栗東CWで追われてから約10分。逍遙(しょうよう)馬道を抜けた先、坂路上の角馬場で、ジャスタウェイは常歩で淡々とクールダウンしていた。既に息は整っている。始動戦を控えた昨秋の天皇賞馬をじっと見つめる須貝師。ネックウオーマーで顔の下半分は隠しても、下がった目尻で満足そうな笑みが見て取れる。
「(福永)ユーイチがビックリしていたわ。秋の天皇賞より、もっと良くなっているって」。口を開くとやはり上機嫌だった。馬は見た目にもトモが充実して、ひとまわり大きく見える。「天皇賞がピークだと思っていたけどね。さらに上があったな。体重にして10キロくらい増えてるんじゃないか」。自信たっぷりに胸を張った。
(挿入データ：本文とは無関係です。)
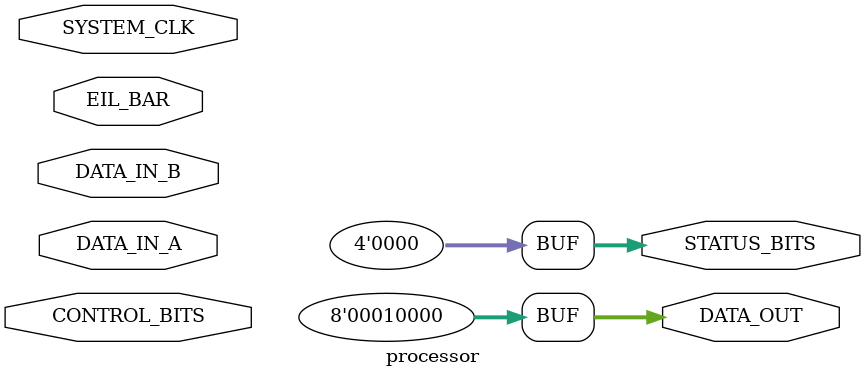
<source format=v>

module processor(
    input  [7:0]    DATA_IN_A,          // 
    input  [7:0]    DATA_IN_B,          // 
    input           SYSTEM_CLK,         //
    input           EIL_BAR,            //
    input  [23:13]  CONTROL_BITS,       //
    output [3:0]    STATUS_BITS,        // 
    output [7:0]    DATA_OUT            // 
);

assign STATUS_BITS = 4'h0;
assign DATA_OUT = 8'h10;

// wire [3:0]      STATUS_BITS;

// REGISTER_A SECTION

// REGISTER_B SECTION

// MUX_A SECTION

// MUX_B SECTION

// TEMP_REGISTER_A SECTION

// TEMP_REGISTER_B SECTION

// ALU SECTION

// REGISTER_F SECTION

// ZP_BIT SECTION

endmodule

</source>
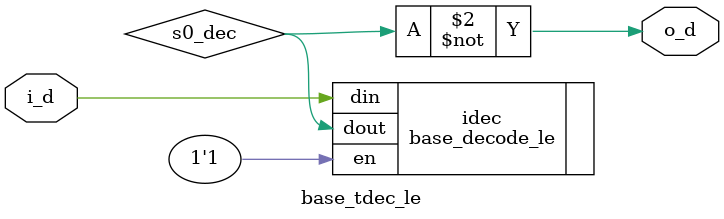
<source format=sv>
/*
 * Copyright 2017 IBM Corporation
 * Licensed to the Apache Software Foundation (ASF) under one
 * or more contributor license agreements.  See the NOTICE file
 * distributed with this work for additional information
 * regarding copyright ownership.  The ASF licenses this file
 * to you under the Apache License, Version 2.0 (the
 * "License"); you may not use this file except in compliance
 * with the License.  You may obtain a copy of the License at
 *
 *     http://www.apache.org/licenses/LICENSE-2.0
 *
 * Unless required by applicable law or agreed to in writing, software
 * distributed under the License is distributed on an "AS IS" BASIS,
 * WITHOUT WARRANTIES OR CONDITIONS OF ANY KIND, either express or implied.
 * See the License for the specific language governing permissions and
 * limitations under the License.
 *
 * Author: Andrew K Martin akmartin@us.ibm.com
 */
 
/* dencode a number into "thermometer decoded" output (little endian version)
   n dec  tdec 
   0 001  000
   1 010  001 
   2 100  011 
   3 000  111
   4 000  111 
 
   Input must be in ths format
 */
module base_tdec_le#(parameter dec_width=1,parameter enc_width = 1)
   (input [enc_width-1:0] i_d,
    output [dec_width-1:0] o_d
    );


   wire [dec_width-1:0]    s0_dec;
   base_decode_le#(.enc_width(enc_width),.dec_width(dec_width)) idec(.din(i_d),.dout(s0_dec),.en(1'b1));
   genvar 			      i;
   generate
      for(i=0; i<dec_width; i=i+1)
	begin : gen1
	   assign o_d[i] = ~ (| s0_dec[i:0]);
	end
   endgenerate
endmodule // base_tenc


</source>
その驚いたという福永は3週間の騎乗停止で始動戦で騎乗できない。でもここはドバイデューティフリー(3月29日・UAEメイダン、芝1800m)への壮行戦。遠征のためにも調教にまたがった。シュテルングランツ(3歳未勝利)が相手だったが、直線であっという間にかわす。6F83秒3-38秒8-12秒3で1馬身の先着。フットワークも軽い。「昨夏のエプソムCでも充実していると思ったけれど、さらに成長していると感じた。身が詰まってきたね。乗れないけれど、今の感じでどんな競馬をするか楽しみ」。手綱に残る好感触を感じながら、鞍上は先々への期待感を言葉に込めた。
トレーナーは、そんな期待感をさらに膨らませる。「今回は4つのコーナーがある。これをクリアできるとドバイだけでなく、今後の競馬にもつながってくる」。中山の9Fは単なる壮行戦にとどまらない。超の付くスターホースへと続く階段。その1段目と位置づけた。